§ Work order
Could you return each entry below exactly as written, minus any pictures?

§ Data supplied
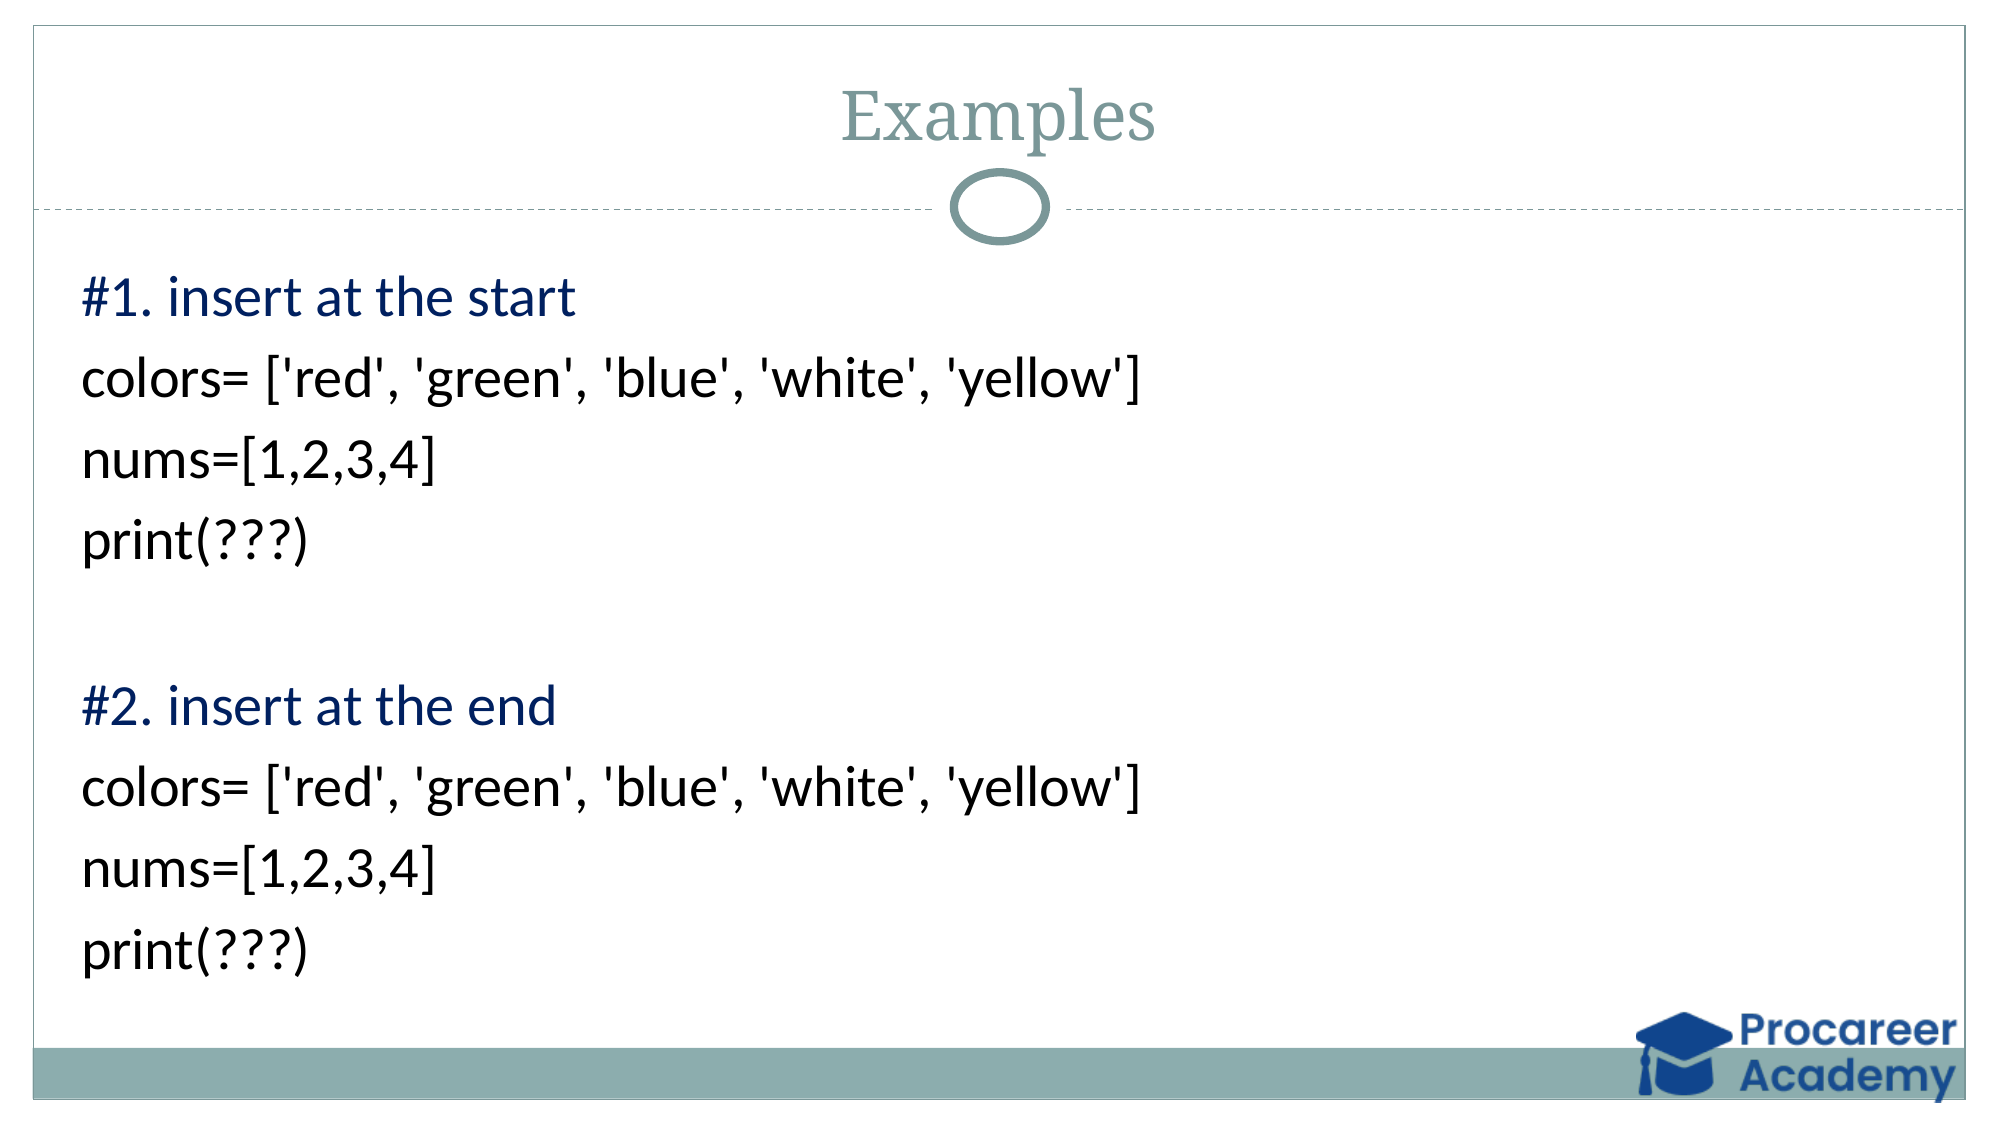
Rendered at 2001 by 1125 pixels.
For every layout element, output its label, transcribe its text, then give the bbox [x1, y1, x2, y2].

title Examples [66, 37, 1933, 162]
picture [1636, 996, 1965, 1103]
list #1. insert at the start colors= ['red', 'green', 'blue', 'white', 'yellow'] nums=[1,2,3,4] print(???) #2. insert at the end colors= ['red', 'green', 'blue', 'white', 'yellow'] nums=[1,2,3,4] print(???) [66, 250, 1646, 1001]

§ Exercise answer
Rendered at 2001 by 1125 pixels.
For every layout element, output its label, transcribe its text, then give the bbox [x1, y1, x2, y2].

title Examples [66, 37, 1933, 162]
picture [1636, 996, 1965, 1103]
list #1. insert at the start colors= ['red', 'green', 'blue', 'white', 'yellow'] nums=[1,2,3,4] print(???) #2. insert at the end colors= ['red', 'green', 'blue', 'white', 'yellow'] nums=[1,2,3,4] print(???) [66, 250, 1646, 1001]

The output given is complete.